Я резко отхожу от мамы, отворачиваюсь и направляюсь к врачебным и процедурным кабинетам.
— Ты куда? Надя, я прошу остановись. Ты в положении, по всей видимости… Нервная и депрессивная какая-то! Шалят гормоны, малыш?
— Кто тебе такое сказал? — останавливаюсь и ловлю спиной резко затормозившую родную женскую фигуру. — Кто? Я что, разве это в трубку произнесла, сообщила по секрету, или как вообще понять твои предположения? Мам…

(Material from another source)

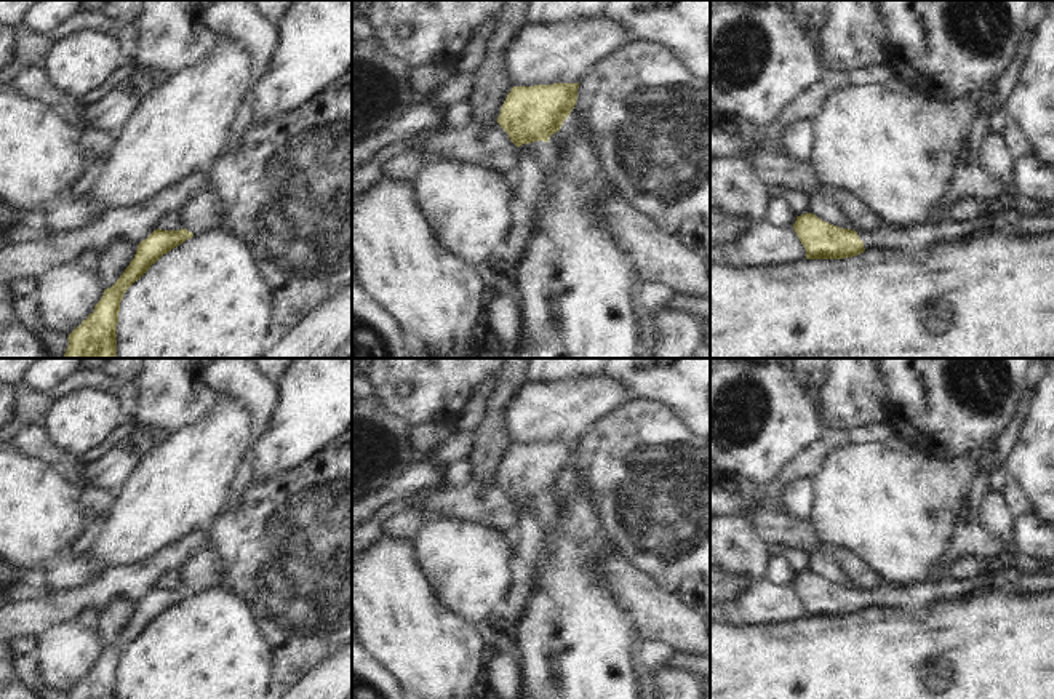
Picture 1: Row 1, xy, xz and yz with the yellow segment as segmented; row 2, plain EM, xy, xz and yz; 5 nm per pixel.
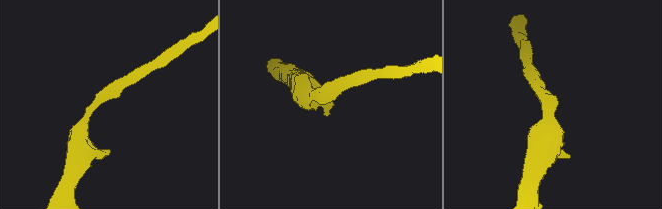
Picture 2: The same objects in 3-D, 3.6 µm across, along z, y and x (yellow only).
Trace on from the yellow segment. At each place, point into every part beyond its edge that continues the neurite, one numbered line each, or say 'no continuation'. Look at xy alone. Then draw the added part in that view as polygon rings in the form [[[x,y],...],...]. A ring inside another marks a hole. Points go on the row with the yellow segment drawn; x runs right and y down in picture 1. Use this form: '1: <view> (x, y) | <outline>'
no continuation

— Просто, обычно женщины сюда приходят на плановый осмотр или по причине…
— Возможно, женского нездоровья, мама. А не только по беременности и предстоящим родам. Ты забылась от счастья, что скоро станешь бабкой? Так я еще не сказала заветное слово «да», хотя все так настойчивы.
Надеюсь, Господи, что пока! Скажу, скажу… Ведь обещала!
Настойчивость Максима — напускная, как говорят, до поры до времени — рано или поздно, при положительном решении этих доблестных врачей, Морозов запросто перестанет ждать и не простит меня, а семь дней назад сказал, что и «пощады никогда не будет».
— С чего ты взяла? Надь! Ей-богу, что с тобой? Какое еще нездоровье? Что за чушь ты тут несешь? Выйди, пожалуйста, из режима «Андрей Прохоров» и приди, наконец, в себя. Да, я посчитала, что дочь пригласила меня на первую видео- и звукотрансляцию маленького бармалейчика, которого ты под сердцем прячешь. Извини пустоголовую мать, если была неправа и как-то невзначай обидела тебя. Хотя, если честно, я ничего не понимаю. Ты считаешь, что больна? Что за причина, повод, подозрения?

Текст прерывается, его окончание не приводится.